WE SELL AN OBSCENE NUMBER OF THESE PANS:

The All-American Appeal of the Bundt CakeA clever pan made elegant baking possible for everyone. (ANNE EWBANK, DECEMBER 22, 2021, Atlas Obscura)

In 1946, H. David Dalquist arrived home from the war. Home for him was Minneapolis, Minnesota, where with his family he launched a plastic company. (He was a chemical engineer by trade.) A few years later, the family bought another company, one that sold metalware for the kitchen under the name of Nordic Ware. The name should offer a clue as to what they produced: kitchen goods for the largely Scandinavian immigrant community around them. The Dalquists liked the sound of Nordic Ware, and adopted the name for their whole enterprise.

Simultaneously, Rose Joshua, Fannie Shanfield, and Mary Abrahamson approached Dalquist with a plea. These women, members of a local Jewish volunteer group, needed him to make a very special pan. In Germany, bready cakes called kugelhopf or bundkuchen are still specialties today. Joshua was on the hunt for a modern pan that she could bake her mother's recipe in, and the original pans could weigh up to 15 pounds.

Dalquist molded Joshua a pan out of aluminum, one very similar to the kugelhopf pans still used in Europe today. But Dalquist's design was odd enough for the U.S. that, decades later, one of his daughters remembers a plant manager telling her father, "If you can sell that thing, you can sell anything."

Dalquist, riffing off the word "bund," added a "t" to the name. (He was eager to avoid any association with the German American Bund, a prominent Nazi group established in the USA in 1936.) Then, he quietly added it to his inventory. Few people bought the pan. At least, until 1966.

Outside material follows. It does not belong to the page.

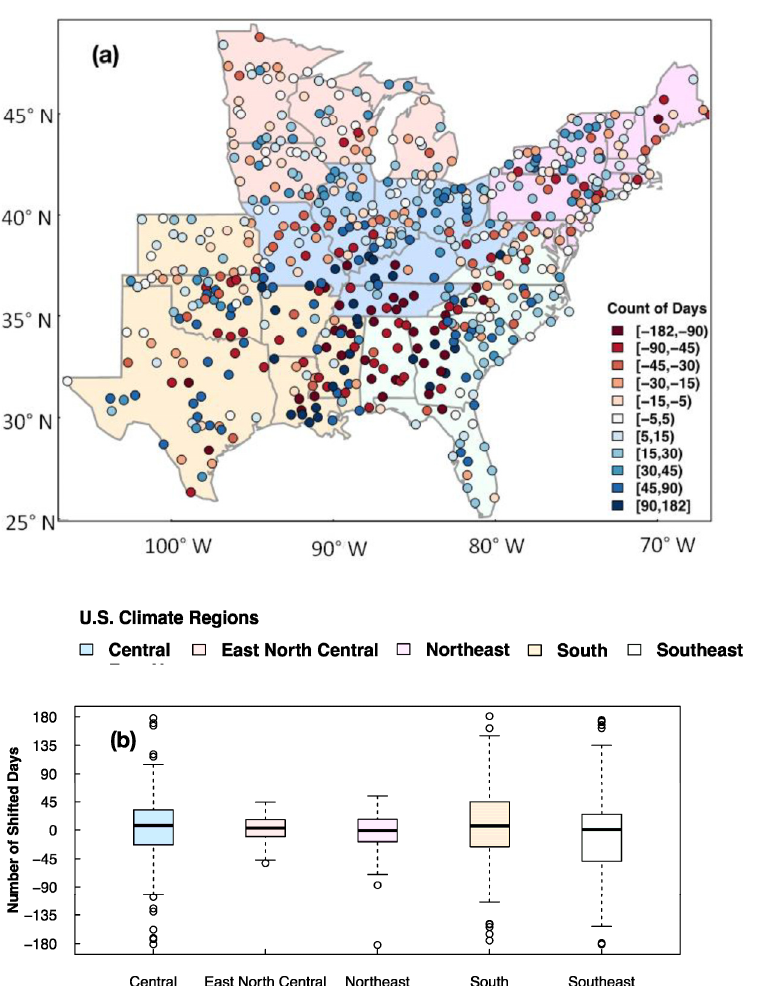
Figure 7. ( a ) Spatial patterns of temporal changes in the median day of year for two 35-year blocks (1950–1984 and 1985–2019) of annual maximum daily precipitation. ( b ) Regional distribution of shifting in median day of year of annual maximum daily precipitation, boxplots show the median, interquartile range, and full range.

Devout Catholic and Texas resident Ella Herlfrich had somehow gotten her hands on a Bundt. True, the original group of women who asked Dalquist to make them did sell small numbers of Bundt pans to family and friends, but that was for a fundraiser to support the building of schools and hospitals in Israel.

Nevertheless, Herlfrich entered her nut-studded chocolate Tunnel of Fudge cake into 1966's Pillsbury Bake-Off contest. The secret ingredient in that cake was a packet of Pillsbury's Double Dutch Fudge Buttercream Frosting Mix, which when added to the batter created a ring of creamy fudge suspended magically in the center of the cake. Her secret weapon, though, was her Bundt pan. The judges were impressed enough to award Helfrich second prize. (It consisted of $5,000 dollars and a tractor.)

While the first-prize entry faded from history, the Tunnel of Fudge made a huge splash. Food scientist Shirley O. Corriher went as far as to call the Tunnel of Fudge cake "THE chocolate cake of the 1960s."